▶ [Selected excerpt]

########

To protect their code, authors may implement obfuscation, encryption, and anti-analysis techniques. There are both legitimate and malicious reasons why developers may want to prevent analysis and reverse engineering of their code. Legitimate developers may want to protect their intellectual property, while malicious developers may want to prevent detection. This paper details an Android anti-analysis native library used by multiple malware families to prevent analysis and detection of their malicious behaviours. Some variants of the Chamois malware family [1] use this anti-analysis library, which has been seen in over 5,000 unique Android APKs. The APK with SHA256 hash e8e1bc048ef123a9757a9b27d1bf53c092352a26bdbf9fbdc10109415b5cadac is used as the sample for this paper.
The sample Android application includes a native library to hide the contents and functionality of native code. The Java Native Interface (JNI) allows developers to define Java native methods that run in other languages, such as C or C++, in the application. This allows bytecode and native code to interface with each other. In Android, the Native Development Kit (NDK) is a toolset that permits developers to write C and C++ code for their Android apps [2]. Using the NDK, Android developers can include native shared libraries in their Android applications. These native shared libraries are .so files, a shared object library in the ELF format. In this paper, the terms 'native library', 'ELF', and '.so file' are used interchangeably to refer to the anti-analysis library. The anti-analysis library that is detailed in this paper is one of these Android native shared libraries.

########

▶ [Task objective]
How would the write-up on the Android anti-analysis library go on after its last sentence? Continue it from that point. None of the items have any connection to the write-up on the Android anti-analysis library.

########

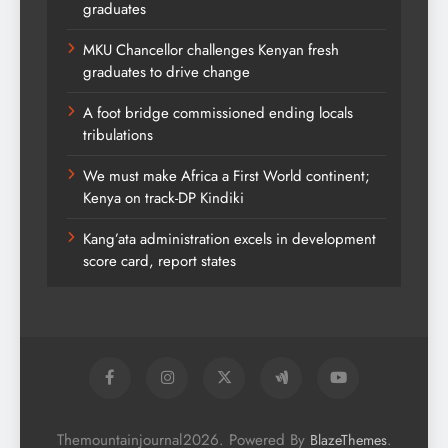
graduates
MKU Chancellor challenges Kenyan fresh
graduates to drive change
A foot bridge commissioned ending locals
tribulations
We must make Africa a First World continent;
Kenya on track-DP Kindiki
Kang’ata administration excels in development
score card, report states
Themountainjournal2026. Powered By
.
BlazeThemes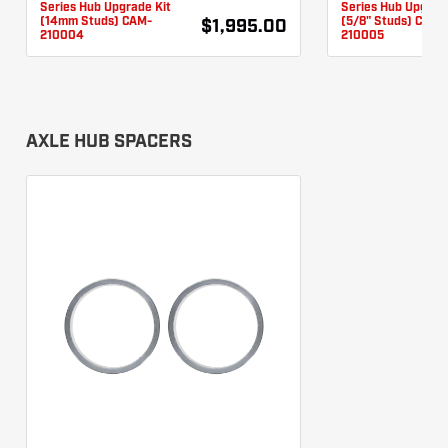
Series Hub Upgrade Kit
Series Hub Upgrad
(14mm Studs) CAM-
(5/8" Studs) CAM-
$1,995.00
210004
210005
AXLE HUB SPACERS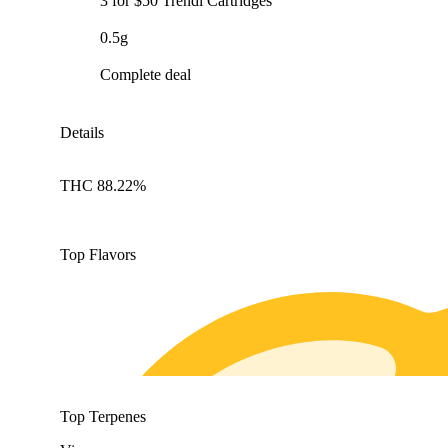
3 for $50 Trendi Cartridges
0.5g
Complete deal
Details
THC 88.22%
Top Flavors
Top Terpenes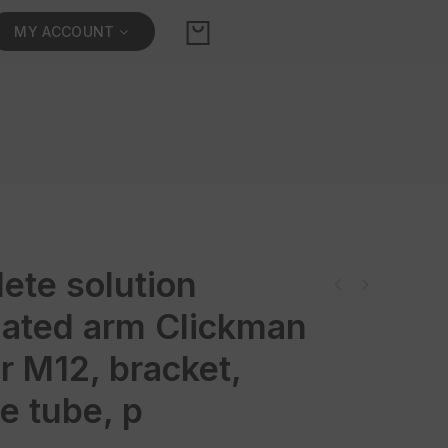
MY ACCOUNT
ete solution
Komplettlösung Stativ mit ClickMan und Näherungs- Sensor M12, Halterung,
Flexroh
ulated arm Clickman
r M12, bracket,
le tube, p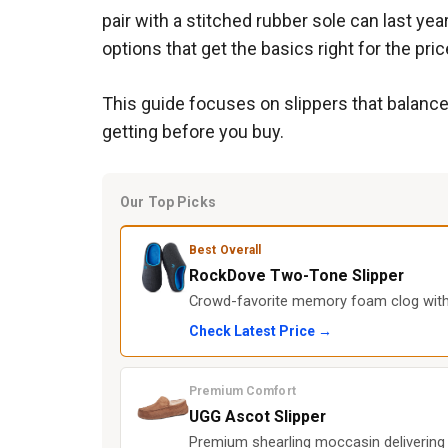
pair with a stitched rubber sole can last y
options that get the basics right for the pric
This guide focuses on slippers that balance
getting before you buy.
Our Top Picks
Best Overall
RockDove Two-Tone Slipper
Crowd-favorite memory foam clog with 
Check Latest Price →
Premium Comfort
UGG Ascot Slipper
Premium shearling moccasin delivering l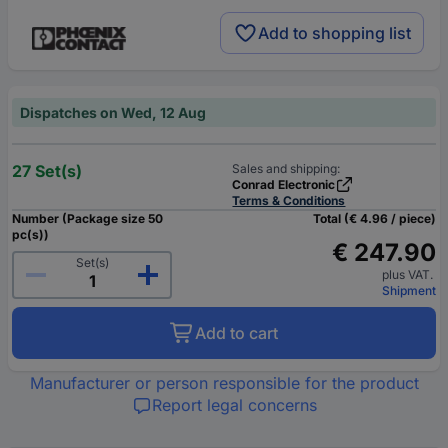
Add to shopping list
Dispatches on Wed, 12 Aug
27 Set(s)
Sales and shipping:
Conrad Electronic
Terms & Conditions
Number (Package size 50
Total (€ 4.96 / piece)
pc(s))
€ 247.90
Set(s)
plus VAT.
Shipment
Add to cart
Manufacturer or person responsible for the product
Report legal concerns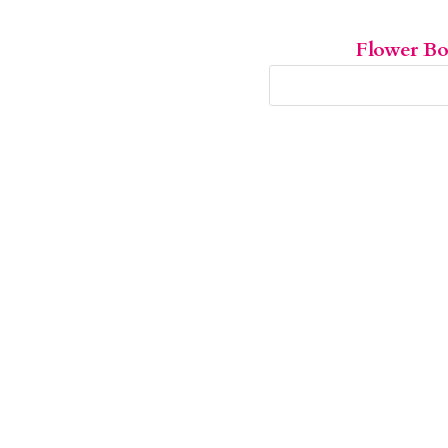
Flower B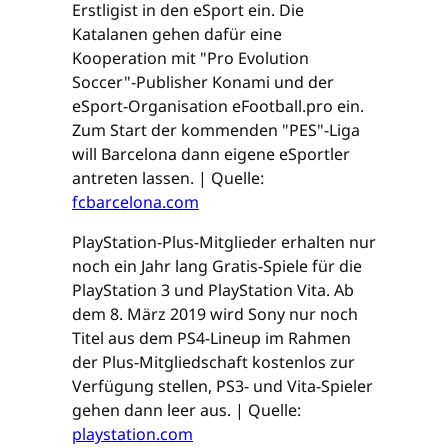
Erstligist in den eSport ein. Die
Katalanen gehen dafür eine
Kooperation mit "Pro Evolution
Soccer"-Publisher Konami und der
eSport-Organisation eFootball.pro ein.
Zum Start der kommenden "PES"-Liga
will Barcelona dann eigene eSportler
antreten lassen. | Quelle:
fcbarcelona.com
PlayStation-Plus-Mitglieder erhalten nur
noch ein Jahr lang Gratis-Spiele für die
PlayStation 3 und PlayStation Vita. Ab
dem 8. März 2019 wird Sony nur noch
Titel aus dem PS4-Lineup im Rahmen
der Plus-Mitgliedschaft kostenlos zur
Verfügung stellen, PS3- und Vita-Spieler
gehen dann leer aus. | Quelle:
playstation.com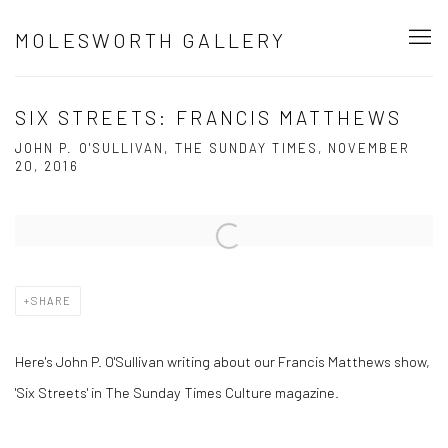
MOLESWORTH GALLERY
SIX STREETS: FRANCIS MATTHEWS
JOHN P. O'SULLIVAN, THE SUNDAY TIMES, NOVEMBER
20, 2016
Open a larger version of the following image in a popup:
SHARE
Here's John P. O'Sullivan writing about our Francis Matthews show,
'Six Streets' in The Sunday Times Culture magazine.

########

▶ [Result for this task]
The bytecode in the .dex file of the Android application defines the native methods [3]. These native method definitions pair with a subroutine in the shared library. Before the native method can be run from the Java code, the Java code must call System.loadLibrary or System.load on the shared library (.so file). When the Java code calls one of the two load methods, the JNI_OnLoad() function is called from the shared library. The shared library needs to export the JNI_OnLoad() function.
In order to run a native method from Java, the native method must be 'registered', meaning that the JNI knows how to pair the Java method definition with the correct function in the native library. This can be done either by leveraging the RegisterNatives JNI function or through 'discovery' based on the function names and function signatures matching in both Java and the .so [4]. For either method, a string of the Java method name is required for the JNI to know which native function to call.
WeddingCake, the anti-analysis library discussed in this paper, is an Android native library, an ELF file, included in the APK. In the sample, the anti-analysis library is named lib/armeabi/libdxarq.so. The name of the anti-analysis library differs in each APK, as explained in the following section.
Within the classes.dex of the APK, there is a package of classes whose whole name is random characters. For the sample described in this paper, the class name is ses.fdkxxcr.udayjfrgxp.ojoyqmosj.xien.xmdowmbkdgfgk. This class declares three native methods: quaqrd, ixkjwu, and vxeg.
The native library discussed in this paper is usually named lib[3-8 random lowercase characters].so. However, we've encountered a few samples whose name does not match this convention. All APK samples that include WeddingCake use different random characters for their class and function names. It is likely that WeddingCake provides tooling that generates new random names each time it is compiled.
The most common version of the library is a 32-bit 'generic' ARM (armeabi) ELF, but I've also identified 32-bit ARMv7 (armeabi-v7a), ARM64 (arm64-v8a), and x86 (x86) versions of the library. All of the variants include the same functionality. If not otherwise specified, this paper focuses on the 32-bit 'generic' ARM implementation of WeddingCake because this is the most common variant.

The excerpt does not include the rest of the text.